Your goal>
Copy the listing below word for word, leaving out the pictures.

Record extracts>
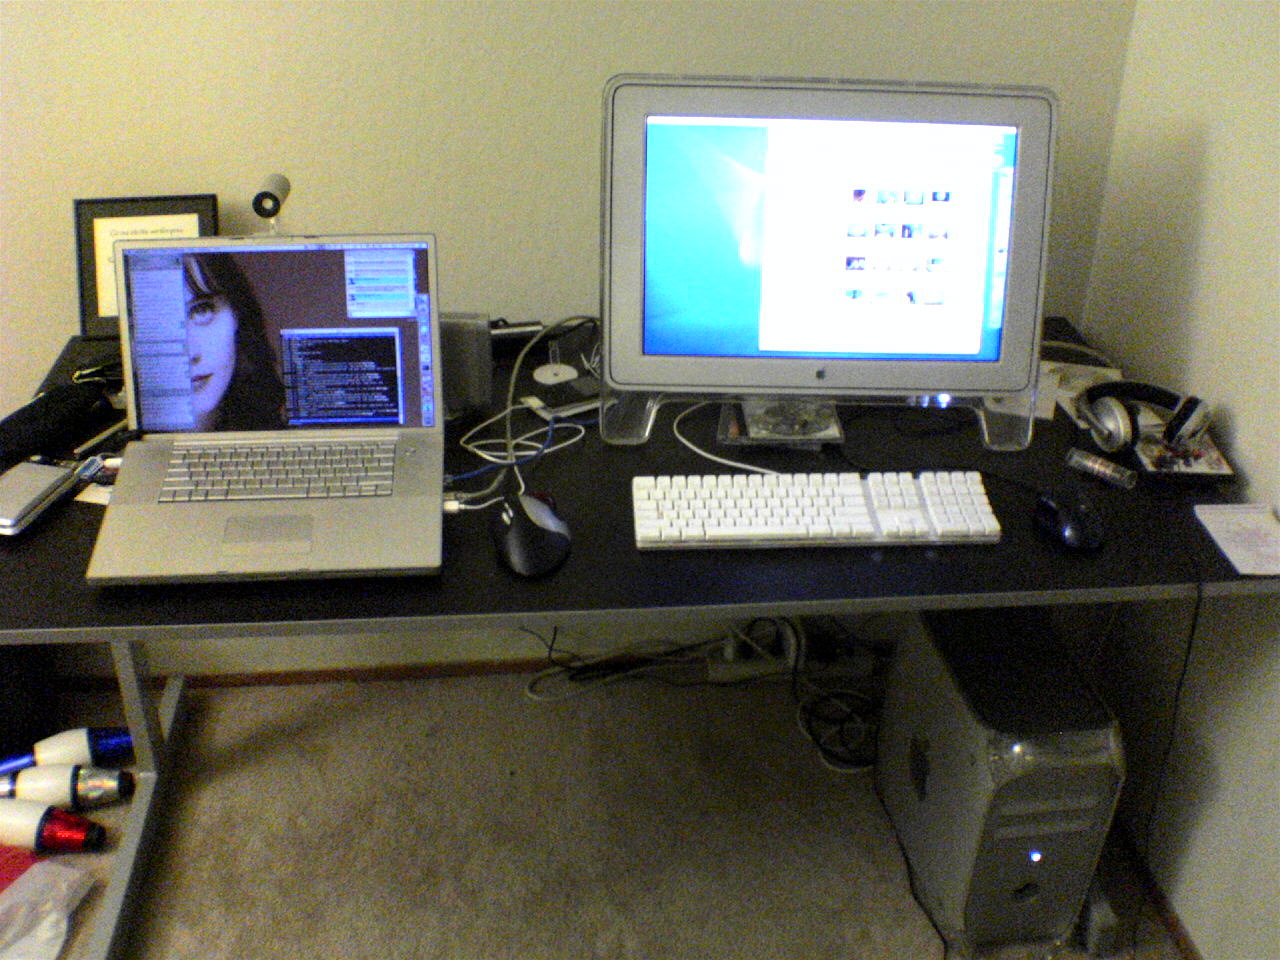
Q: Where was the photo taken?
A: At a desk.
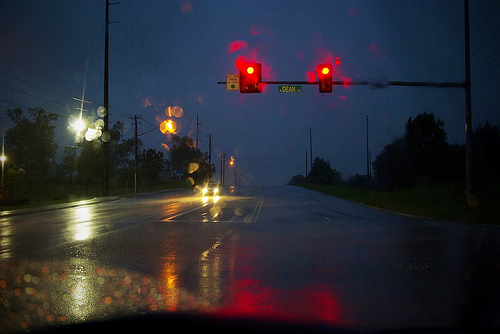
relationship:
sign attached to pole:
[211, 74, 243, 94] [398, 73, 472, 97]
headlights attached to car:
[203, 186, 221, 194] [202, 182, 217, 186]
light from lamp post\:
[241, 60, 262, 79] [66, 107, 112, 149]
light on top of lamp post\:
[241, 60, 262, 79] [66, 107, 112, 149]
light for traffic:
[241, 60, 262, 79] [246, 46, 345, 92]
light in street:
[241, 60, 262, 79] [261, 181, 397, 247]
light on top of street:
[241, 60, 262, 79] [261, 181, 397, 247]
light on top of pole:
[241, 60, 262, 79] [398, 73, 472, 97]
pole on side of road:
[398, 73, 472, 97] [199, 224, 264, 254]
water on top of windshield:
[130, 64, 185, 102] [1, 85, 294, 311]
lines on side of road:
[102, 13, 120, 63] [199, 224, 264, 254]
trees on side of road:
[4, 127, 51, 171] [199, 224, 264, 254]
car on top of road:
[202, 182, 217, 186] [199, 224, 264, 254]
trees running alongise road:
[4, 127, 51, 171] [199, 224, 264, 254]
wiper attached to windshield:
[156, 309, 207, 325] [1, 85, 294, 311]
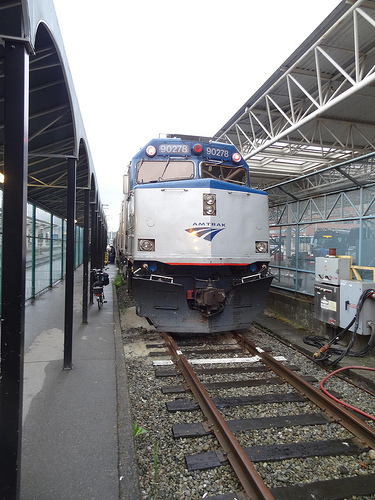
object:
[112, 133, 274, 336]
train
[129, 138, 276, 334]
front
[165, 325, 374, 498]
tracks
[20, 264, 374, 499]
ground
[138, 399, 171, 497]
rocks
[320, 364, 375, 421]
hose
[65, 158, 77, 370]
pole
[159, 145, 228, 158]
number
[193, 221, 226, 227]
word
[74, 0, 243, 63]
sky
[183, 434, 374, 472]
tie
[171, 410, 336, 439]
tie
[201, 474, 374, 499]
tie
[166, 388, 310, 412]
tie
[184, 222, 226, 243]
logo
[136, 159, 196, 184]
window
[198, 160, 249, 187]
window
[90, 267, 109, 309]
bicycle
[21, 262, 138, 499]
platform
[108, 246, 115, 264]
passenger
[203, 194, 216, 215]
headlight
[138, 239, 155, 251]
headlight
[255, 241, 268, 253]
headlight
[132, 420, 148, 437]
plant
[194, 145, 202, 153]
light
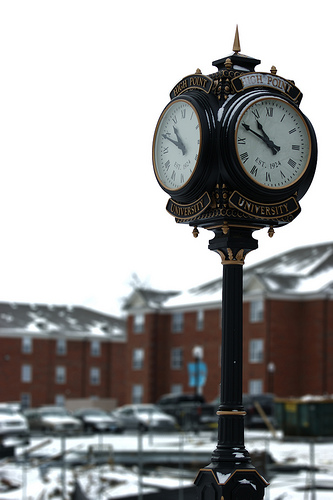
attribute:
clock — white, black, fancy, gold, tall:
[229, 86, 320, 191]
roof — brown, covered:
[195, 245, 324, 322]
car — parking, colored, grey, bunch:
[43, 358, 248, 441]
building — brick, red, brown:
[112, 315, 236, 371]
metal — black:
[189, 268, 255, 414]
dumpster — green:
[279, 367, 329, 426]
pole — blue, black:
[177, 220, 291, 450]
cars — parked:
[0, 366, 270, 464]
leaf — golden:
[217, 228, 269, 273]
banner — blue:
[173, 351, 231, 402]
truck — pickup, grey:
[5, 392, 45, 446]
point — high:
[198, 66, 304, 211]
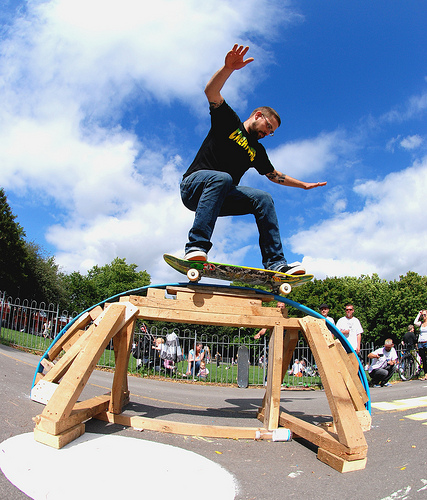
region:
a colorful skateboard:
[160, 253, 325, 293]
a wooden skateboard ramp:
[24, 273, 383, 474]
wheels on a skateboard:
[271, 279, 300, 298]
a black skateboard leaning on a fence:
[226, 336, 256, 389]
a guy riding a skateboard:
[160, 42, 333, 295]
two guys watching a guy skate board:
[314, 303, 374, 379]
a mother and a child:
[185, 341, 213, 380]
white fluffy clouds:
[23, 105, 165, 252]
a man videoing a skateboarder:
[365, 332, 398, 389]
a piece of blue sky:
[288, 14, 395, 107]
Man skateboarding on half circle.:
[156, 35, 332, 294]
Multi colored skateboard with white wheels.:
[151, 253, 312, 298]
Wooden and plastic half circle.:
[24, 275, 377, 479]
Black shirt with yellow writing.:
[174, 98, 276, 184]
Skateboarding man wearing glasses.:
[246, 102, 283, 144]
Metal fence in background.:
[0, 292, 420, 387]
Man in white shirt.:
[336, 302, 364, 356]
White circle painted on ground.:
[1, 425, 262, 498]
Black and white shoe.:
[269, 261, 308, 278]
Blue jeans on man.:
[178, 165, 306, 267]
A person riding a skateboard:
[160, 44, 327, 274]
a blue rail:
[30, 284, 372, 412]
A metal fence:
[0, 293, 425, 382]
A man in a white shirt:
[336, 300, 362, 353]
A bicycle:
[398, 343, 426, 381]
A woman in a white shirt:
[412, 309, 426, 376]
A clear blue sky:
[0, 0, 426, 281]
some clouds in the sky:
[0, 5, 423, 282]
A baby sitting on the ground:
[194, 361, 209, 378]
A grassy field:
[2, 324, 425, 385]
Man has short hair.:
[251, 102, 291, 127]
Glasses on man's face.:
[263, 111, 287, 151]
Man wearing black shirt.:
[210, 119, 258, 175]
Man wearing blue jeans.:
[180, 173, 286, 249]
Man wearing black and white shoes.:
[185, 244, 314, 277]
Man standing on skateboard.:
[183, 239, 321, 293]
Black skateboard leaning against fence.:
[226, 344, 257, 394]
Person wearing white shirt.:
[341, 314, 355, 339]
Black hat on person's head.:
[318, 297, 336, 308]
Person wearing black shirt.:
[402, 328, 422, 348]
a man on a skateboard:
[159, 44, 325, 295]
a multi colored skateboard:
[161, 252, 314, 298]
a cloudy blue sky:
[0, 1, 426, 288]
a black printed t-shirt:
[183, 100, 271, 179]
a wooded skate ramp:
[31, 278, 373, 470]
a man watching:
[335, 301, 362, 355]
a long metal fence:
[0, 289, 426, 387]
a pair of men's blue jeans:
[178, 172, 282, 261]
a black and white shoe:
[183, 247, 204, 259]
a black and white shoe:
[269, 261, 304, 274]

Exercise solution>
Q: Where was the photo taken?
A: At a desk.
relationship:
sign attached to pole:
[211, 74, 243, 94] [398, 73, 472, 97]
headlights attached to car:
[203, 186, 221, 194] [202, 182, 217, 186]
light from lamp post\:
[241, 60, 262, 79] [66, 107, 112, 149]
light on top of lamp post\:
[241, 60, 262, 79] [66, 107, 112, 149]
light for traffic:
[241, 60, 262, 79] [246, 46, 345, 92]
light in street:
[241, 60, 262, 79] [261, 181, 397, 247]
light on top of street:
[241, 60, 262, 79] [261, 181, 397, 247]
light on top of pole:
[241, 60, 262, 79] [398, 73, 472, 97]
pole on side of road:
[398, 73, 472, 97] [199, 224, 264, 254]
water on top of windshield:
[130, 64, 185, 102] [1, 85, 294, 311]
lines on side of road:
[102, 13, 120, 63] [199, 224, 264, 254]
trees on side of road:
[4, 127, 51, 171] [199, 224, 264, 254]
car on top of road:
[202, 182, 217, 186] [199, 224, 264, 254]
trees running alongise road:
[4, 127, 51, 171] [199, 224, 264, 254]
wiper attached to windshield:
[156, 309, 207, 325] [1, 85, 294, 311]
object:
[112, 133, 274, 336]
train
[129, 138, 276, 334]
front
[165, 325, 374, 498]
tracks
[20, 264, 374, 499]
ground
[138, 399, 171, 497]
rocks
[320, 364, 375, 421]
hose
[65, 158, 77, 370]
pole
[159, 145, 228, 158]
number
[193, 221, 226, 227]
word
[74, 0, 243, 63]
sky
[183, 434, 374, 472]
tie
[171, 410, 336, 439]
tie
[201, 474, 374, 499]
tie
[166, 388, 310, 412]
tie
[184, 222, 226, 243]
logo
[136, 159, 196, 184]
window
[198, 160, 249, 187]
window
[90, 267, 109, 309]
bicycle
[21, 262, 138, 499]
platform
[108, 246, 115, 264]
passenger
[203, 194, 216, 215]
headlight
[138, 239, 155, 251]
headlight
[255, 241, 268, 253]
headlight
[132, 420, 148, 437]
plant
[194, 145, 202, 153]
light
attribute:
clock — white, black, fancy, gold, tall:
[229, 86, 320, 191]
roof — brown, covered:
[195, 245, 324, 322]
car — parking, colored, grey, bunch:
[43, 358, 248, 441]
building — brick, red, brown:
[112, 315, 236, 371]
metal — black:
[189, 268, 255, 414]
dumpster — green:
[279, 367, 329, 426]
pole — blue, black:
[177, 220, 291, 450]
cars — parked:
[0, 366, 270, 464]
leaf — golden:
[217, 228, 269, 273]
banner — blue:
[173, 351, 231, 402]
truck — pickup, grey:
[5, 392, 45, 446]
point — high:
[198, 66, 304, 211]
region:
a colorful skateboard:
[160, 253, 325, 293]
a wooden skateboard ramp:
[24, 273, 383, 474]
wheels on a skateboard:
[271, 279, 300, 298]
a black skateboard leaning on a fence:
[226, 336, 256, 389]
a guy riding a skateboard:
[160, 42, 333, 295]
two guys watching a guy skate board:
[314, 303, 374, 379]
a mother and a child:
[185, 341, 213, 380]
white fluffy clouds:
[23, 105, 165, 252]
a man videoing a skateboarder:
[365, 332, 398, 389]
a piece of blue sky:
[288, 14, 395, 107]
Man skateboarding on half circle.:
[156, 35, 332, 294]
Multi colored skateboard with white wheels.:
[151, 253, 312, 298]
Wooden and plastic half circle.:
[24, 275, 377, 479]
Black shirt with yellow writing.:
[174, 98, 276, 184]
Skateboarding man wearing glasses.:
[246, 102, 283, 144]
Metal fence in background.:
[0, 292, 420, 387]
Man in white shirt.:
[336, 302, 364, 356]
White circle painted on ground.:
[1, 425, 262, 498]
Black and white shoe.:
[269, 261, 308, 278]
Blue jeans on man.:
[178, 165, 306, 267]
A person riding a skateboard:
[160, 44, 327, 274]
a blue rail:
[30, 284, 372, 412]
A metal fence:
[0, 293, 425, 382]
A man in a white shirt:
[336, 300, 362, 353]
A bicycle:
[398, 343, 426, 381]
A woman in a white shirt:
[412, 309, 426, 376]
A clear blue sky:
[0, 0, 426, 281]
some clouds in the sky:
[0, 5, 423, 282]
A baby sitting on the ground:
[194, 361, 209, 378]
A grassy field:
[2, 324, 425, 385]
Man has short hair.:
[251, 102, 291, 127]
Glasses on man's face.:
[263, 111, 287, 151]
Man wearing black shirt.:
[210, 119, 258, 175]
Man wearing blue jeans.:
[180, 173, 286, 249]
Man wearing black and white shoes.:
[185, 244, 314, 277]
Man standing on skateboard.:
[183, 239, 321, 293]
Black skateboard leaning against fence.:
[226, 344, 257, 394]
Person wearing white shirt.:
[341, 314, 355, 339]
Black hat on person's head.:
[318, 297, 336, 308]
Person wearing black shirt.:
[402, 328, 422, 348]
a man on a skateboard:
[159, 44, 325, 295]
a multi colored skateboard:
[161, 252, 314, 298]
a cloudy blue sky:
[0, 1, 426, 288]
a black printed t-shirt:
[183, 100, 271, 179]
a wooded skate ramp:
[31, 278, 373, 470]
a man watching:
[335, 301, 362, 355]
a long metal fence:
[0, 289, 426, 387]
a pair of men's blue jeans:
[178, 172, 282, 261]
a black and white shoe:
[183, 247, 204, 259]
a black and white shoe:
[269, 261, 304, 274]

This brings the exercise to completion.